Replacing Jira isn't a single call — it's a trade between license terms, team size, and how much early-stage roughness you can absorb. The 3 projects above split along those lines:
- You want the most active community and the lowest risk of abandonment → gitea. 56,553★ — the largest user base in this list, which usually means more StackOverflow answers, more plugins, and more deployment runbooks online.
- You want a strong-copyleft project that resists vendor capture → plane. AGPL-3.0 licensed — downstream forks must stay open, which is what some teams explicitly want.
License & commercial-use notes
With a Jira replacement the license usually decides more than the feature list — whether you can modify it, ship it inside a product, or host it as a service. The 3 projects here fall into:
- Permissive (gitea) — MIT / Apache / BSD / ISC — modify and embed inside a commercial product with no copyleft obligation. The safest bucket for shipping in a proprietary codebase.
- Network copyleft (plane) — AGPL / SSPL — the copyleft trigger extends to offering the software over a network, so a hosted deployment of a modified version can oblige you to publish your changes. Read the exact terms before building a paid hosted product on these.

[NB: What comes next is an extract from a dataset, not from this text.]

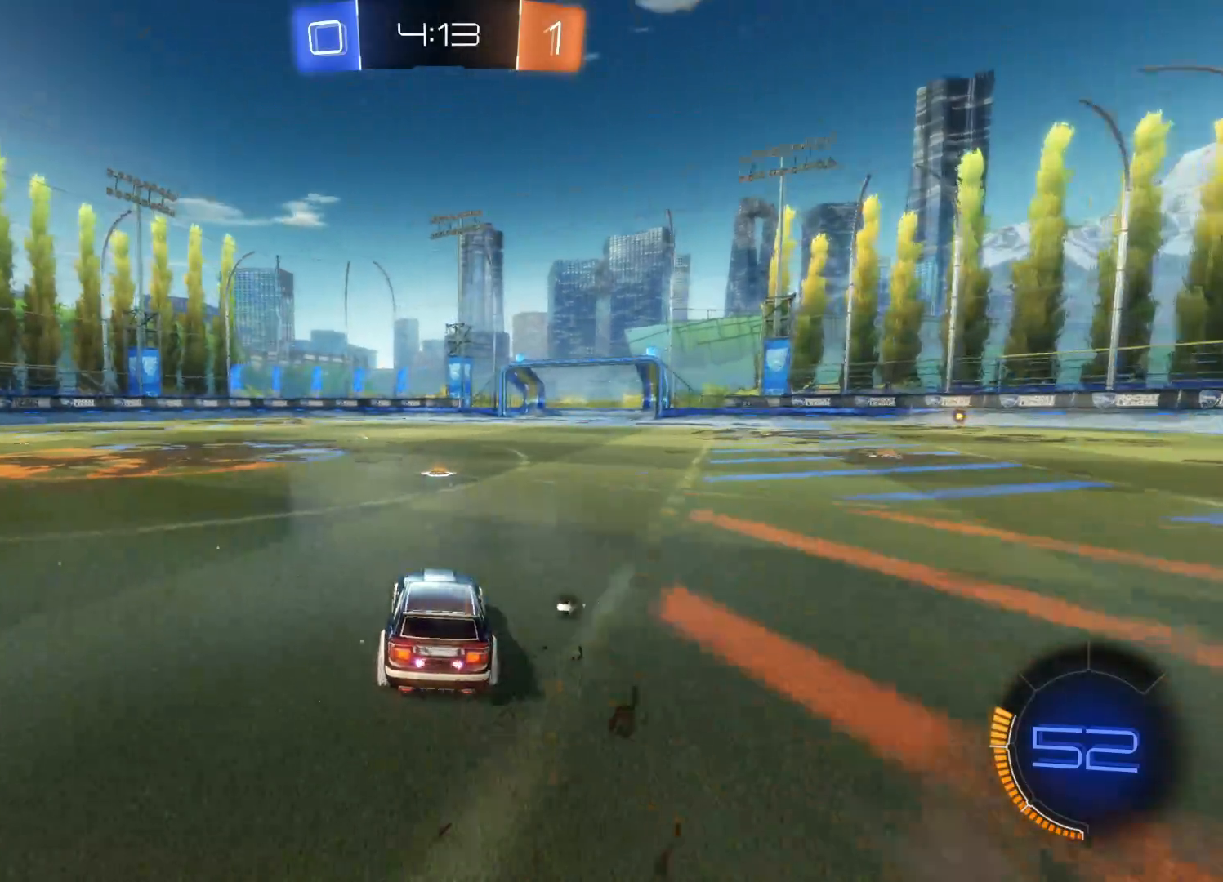
{"buttons": ["TRIANGLE", "R2"], "left_stick": "right", "right_stick": "center", "events": [[50, "left_stick", "left"], [100, "CIRCLE", "down"], [150, "left_stick", "center"], [283, "left_stick", "right"], [333, "CIRCLE", "up"], [383, "TRIANGLE", "down"]]}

- Unverified license (redmine) — GitHub returned no clear SPDX id. Treat as all-rights-reserved until you read the project's LICENSE file directly — do not assume commercial use is permitted.
License fields come from the GitHub API's SPDX classification and can lag a relicense. The repository linked on each card is authoritative — confirm its LICENSE file before any license-sensitive deployment.
Maintenance health of these 3 projects
Of the 3 projects listed, 3 shipped at least one commit in the last 12 months. See how we rank for the full criteria and our self-hosting cost reality check, which apply across every comparison on this site.
Frequently asked questions
How do these 3 alternatives compare on maintenance health?
3 of 3 have shipped a commit in the last 12 months. At least one project here has 5,000+ GitHub stars, which usually correlates with sustained maintainership. Always check the last-pushed date in the cards above and read the latest 5 closed issues — those two signals together catch 80% of abandoned-project cases.
How this page was compiled
- Repository facts (stars, license, language, last commit) come straight from the GitHub public API and are linked on each card as the primary source.
- Editorial analysis is drafted from Jira's use case and the alternatives' repository metadata, then reviewed by hand.
- Maintenance signal: 3 of 3 projects shipped a commit in the last 12 months as of the latest rebuild (most recent activity: ).
- Last editorial review: by Yusuke Morinaga.